Esa ocultación ha situado –y sitúa– en la oscuridad las reales y fuertes resistencias de muchos ciudadanos al establecimiento de la democracia. Se trataba de una ciudadanía afecta a la dictadura, que en los años de cambio percibió la posible democracia como el ocaso y desplome de sus valores y de su identidad, sostenidos en un relato que identificaba cualquier cambio, cualquier conflicto, con una situación de emergencia social y, por consiguiente, reclamaba las actuaciones necesarias para evitar la consolidación de la democracia. Y entre esos conflictos se hallaba, al fin y al cabo, la imagen del pasado, el control de la memoria pública. ¿Qué eran ellos, sus vidas y sus anhelos, si todo aquello por lo que habían luchado y en lo que habían creído, todo aquello que habían hecho, la Victoria que habían obtenido 40 años atrás y que tantos beneficios les trajo, era ahora condenable? ¿Qué sucedía si los honores recibidos en forma de concesiones para gasolineras, estancos de tabaco, condecoraciones o méritos de cualquier tipo, eran ahora percibidos y explicados tan sólo como privilegios que la ética de la nueva sociedad debía rechazar? ¿Cómo podían aceptar que su vida y acción había transcurrido en el lado indecente de la historia? De repente, Abel mutaba en Caín. El mundo al revés es difícil de soportar. La abundante literatura histórica neofranquista (también llamada revisionista de manera inadecuada), que apareció en la segunda mitad de los años noventa, tenía como finalidad devolver dignidad, identidad y argumento a quienes, al fin y al cabo, veían que sus conductas eran cuestionadas y desdeñadas por la consolidación de la democracia.

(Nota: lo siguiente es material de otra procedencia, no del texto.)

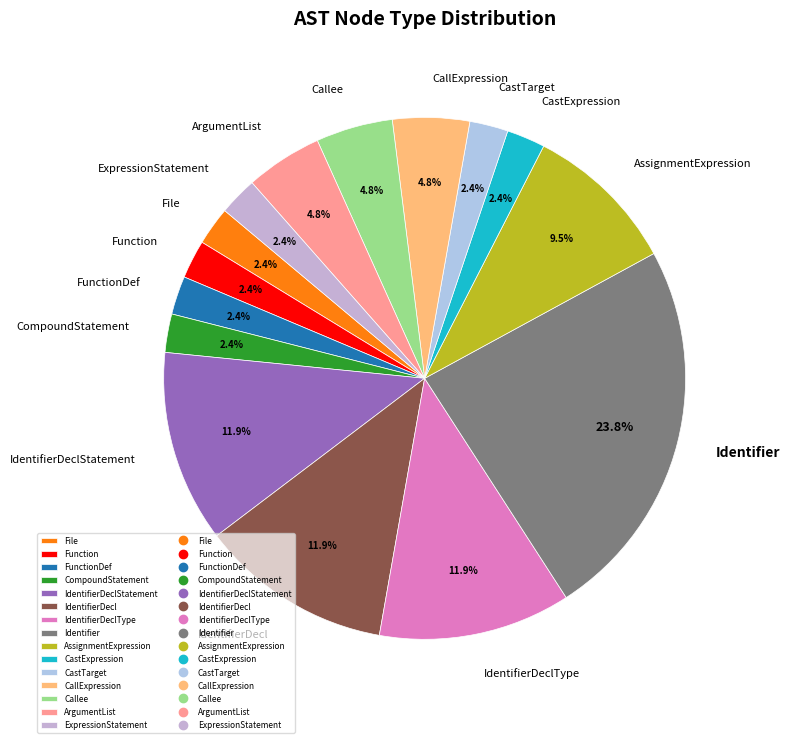

To the nearest percent, what portion does ArgumentList represent?

5%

La fuerte tensión creada por ese núcleo de ciudadanía, y su vinculación con grupos de presión poderosos que habían controlado algunas actuaciones de las fuerzas de seguridad del Estado durante la dictadura, la Transición y los primeros años del Estado de Derecho, contribuyó al establecimiento de la impunidad equitativa que ha guiado a los sucesivos gobiernos democráticos. Estos dejaron sin respuesta cualquier pregunta sobre los valores que han sedimentado las instituciones democráticas y evitaban indicar dónde se hallaba la frontera entre las culturas democráticas y la dictadura. Esta negativa del Estado y sus administradores a marcar la diferencia ha impedido que el pasado acabase de pasar, ha instaurado un vacío ético y ha generado reclamos de todo tipo, creando más conflictos de los que parecerían necesarios o razonables.